## [DIRECTIONS]
If a line in the entries below contains "concrete", copy it.

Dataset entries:
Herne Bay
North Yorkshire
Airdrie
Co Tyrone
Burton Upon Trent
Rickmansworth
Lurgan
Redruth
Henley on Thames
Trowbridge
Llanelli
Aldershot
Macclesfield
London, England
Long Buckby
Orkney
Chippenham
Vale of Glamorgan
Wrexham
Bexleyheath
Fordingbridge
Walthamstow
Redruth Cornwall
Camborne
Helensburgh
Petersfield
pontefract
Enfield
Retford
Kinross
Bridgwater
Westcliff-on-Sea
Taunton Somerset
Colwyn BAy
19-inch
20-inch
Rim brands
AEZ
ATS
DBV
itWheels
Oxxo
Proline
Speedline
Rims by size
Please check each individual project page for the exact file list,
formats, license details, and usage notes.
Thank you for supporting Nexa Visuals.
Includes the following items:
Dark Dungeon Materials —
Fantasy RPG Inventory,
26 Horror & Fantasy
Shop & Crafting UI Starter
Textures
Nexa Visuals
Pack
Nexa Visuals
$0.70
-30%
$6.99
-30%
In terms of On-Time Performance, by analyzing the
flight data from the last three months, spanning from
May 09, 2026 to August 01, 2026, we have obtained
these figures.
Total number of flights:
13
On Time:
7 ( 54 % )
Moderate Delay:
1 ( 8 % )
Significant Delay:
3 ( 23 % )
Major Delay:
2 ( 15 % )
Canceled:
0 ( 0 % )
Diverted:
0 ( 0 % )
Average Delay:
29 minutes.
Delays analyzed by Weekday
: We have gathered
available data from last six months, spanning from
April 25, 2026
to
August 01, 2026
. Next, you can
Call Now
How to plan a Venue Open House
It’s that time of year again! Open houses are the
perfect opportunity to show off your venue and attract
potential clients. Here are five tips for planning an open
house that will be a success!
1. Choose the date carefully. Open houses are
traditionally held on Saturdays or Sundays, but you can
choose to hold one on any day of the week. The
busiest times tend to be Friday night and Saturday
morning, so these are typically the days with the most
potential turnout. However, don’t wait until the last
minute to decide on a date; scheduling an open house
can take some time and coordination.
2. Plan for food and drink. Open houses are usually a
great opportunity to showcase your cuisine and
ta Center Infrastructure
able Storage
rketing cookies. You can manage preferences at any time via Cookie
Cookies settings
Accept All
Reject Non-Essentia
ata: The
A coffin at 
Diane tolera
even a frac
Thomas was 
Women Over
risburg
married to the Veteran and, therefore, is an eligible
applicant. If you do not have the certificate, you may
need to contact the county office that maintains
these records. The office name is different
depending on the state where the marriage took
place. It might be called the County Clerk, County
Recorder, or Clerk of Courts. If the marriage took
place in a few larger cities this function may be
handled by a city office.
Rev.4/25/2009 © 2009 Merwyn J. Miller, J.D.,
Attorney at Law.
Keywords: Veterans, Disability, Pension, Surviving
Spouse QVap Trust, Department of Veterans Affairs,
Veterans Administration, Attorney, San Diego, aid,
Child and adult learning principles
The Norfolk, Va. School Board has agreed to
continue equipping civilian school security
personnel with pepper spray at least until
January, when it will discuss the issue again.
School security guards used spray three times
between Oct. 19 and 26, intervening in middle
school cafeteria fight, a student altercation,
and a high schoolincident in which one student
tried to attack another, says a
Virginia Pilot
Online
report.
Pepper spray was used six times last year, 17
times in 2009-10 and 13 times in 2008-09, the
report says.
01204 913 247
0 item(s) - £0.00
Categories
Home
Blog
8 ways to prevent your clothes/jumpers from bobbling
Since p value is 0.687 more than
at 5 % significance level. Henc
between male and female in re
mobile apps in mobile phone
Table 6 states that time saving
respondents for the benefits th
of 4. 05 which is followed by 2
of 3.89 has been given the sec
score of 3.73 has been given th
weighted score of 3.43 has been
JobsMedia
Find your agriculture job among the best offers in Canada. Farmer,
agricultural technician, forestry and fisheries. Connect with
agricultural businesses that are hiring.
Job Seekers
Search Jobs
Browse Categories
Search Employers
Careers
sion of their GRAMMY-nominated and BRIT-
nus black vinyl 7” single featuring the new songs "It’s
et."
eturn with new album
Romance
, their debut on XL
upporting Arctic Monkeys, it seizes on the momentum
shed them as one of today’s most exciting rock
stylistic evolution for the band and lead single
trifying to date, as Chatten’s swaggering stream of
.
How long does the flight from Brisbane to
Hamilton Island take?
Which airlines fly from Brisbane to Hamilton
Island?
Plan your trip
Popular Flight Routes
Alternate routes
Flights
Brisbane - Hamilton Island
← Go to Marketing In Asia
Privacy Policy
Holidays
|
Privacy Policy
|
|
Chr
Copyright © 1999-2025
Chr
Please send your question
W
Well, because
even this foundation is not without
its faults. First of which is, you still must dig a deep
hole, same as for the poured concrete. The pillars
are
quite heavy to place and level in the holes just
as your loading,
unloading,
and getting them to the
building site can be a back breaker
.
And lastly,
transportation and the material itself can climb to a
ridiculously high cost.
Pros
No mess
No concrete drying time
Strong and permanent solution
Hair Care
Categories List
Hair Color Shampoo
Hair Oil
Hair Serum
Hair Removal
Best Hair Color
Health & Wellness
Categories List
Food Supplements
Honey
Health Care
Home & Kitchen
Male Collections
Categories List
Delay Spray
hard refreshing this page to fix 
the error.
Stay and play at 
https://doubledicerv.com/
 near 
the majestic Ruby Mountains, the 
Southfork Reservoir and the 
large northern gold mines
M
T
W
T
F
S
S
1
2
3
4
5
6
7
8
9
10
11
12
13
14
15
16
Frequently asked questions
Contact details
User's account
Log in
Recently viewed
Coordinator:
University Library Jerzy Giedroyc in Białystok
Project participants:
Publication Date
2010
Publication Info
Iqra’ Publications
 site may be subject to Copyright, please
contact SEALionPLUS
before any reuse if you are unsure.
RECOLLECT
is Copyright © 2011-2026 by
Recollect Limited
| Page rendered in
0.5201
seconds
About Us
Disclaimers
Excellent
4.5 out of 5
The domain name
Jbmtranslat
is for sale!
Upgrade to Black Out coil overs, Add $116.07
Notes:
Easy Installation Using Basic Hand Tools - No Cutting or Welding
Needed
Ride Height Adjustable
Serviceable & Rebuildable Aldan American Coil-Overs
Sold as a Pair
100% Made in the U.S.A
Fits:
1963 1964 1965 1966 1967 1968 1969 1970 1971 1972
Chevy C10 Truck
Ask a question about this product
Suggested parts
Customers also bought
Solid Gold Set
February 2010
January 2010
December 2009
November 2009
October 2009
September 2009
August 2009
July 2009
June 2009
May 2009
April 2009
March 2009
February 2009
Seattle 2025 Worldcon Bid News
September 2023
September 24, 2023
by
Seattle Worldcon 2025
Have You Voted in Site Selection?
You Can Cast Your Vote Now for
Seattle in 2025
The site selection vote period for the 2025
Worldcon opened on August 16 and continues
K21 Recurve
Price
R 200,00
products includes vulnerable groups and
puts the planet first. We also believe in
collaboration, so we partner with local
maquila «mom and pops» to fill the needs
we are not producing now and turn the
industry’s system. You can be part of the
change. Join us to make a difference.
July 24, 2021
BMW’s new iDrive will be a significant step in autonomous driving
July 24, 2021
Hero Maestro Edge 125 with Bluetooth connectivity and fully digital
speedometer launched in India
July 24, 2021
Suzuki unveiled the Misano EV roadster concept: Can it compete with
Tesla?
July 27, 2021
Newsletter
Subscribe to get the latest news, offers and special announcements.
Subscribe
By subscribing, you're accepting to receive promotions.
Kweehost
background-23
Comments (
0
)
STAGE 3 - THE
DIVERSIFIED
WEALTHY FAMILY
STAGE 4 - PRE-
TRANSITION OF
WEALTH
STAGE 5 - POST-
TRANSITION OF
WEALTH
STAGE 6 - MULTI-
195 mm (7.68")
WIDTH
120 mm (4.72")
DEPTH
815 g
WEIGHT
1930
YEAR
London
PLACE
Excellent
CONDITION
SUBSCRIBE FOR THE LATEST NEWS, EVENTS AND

## [RESPONSE]
hole, same as for the poured concrete. The pillars
No concrete drying time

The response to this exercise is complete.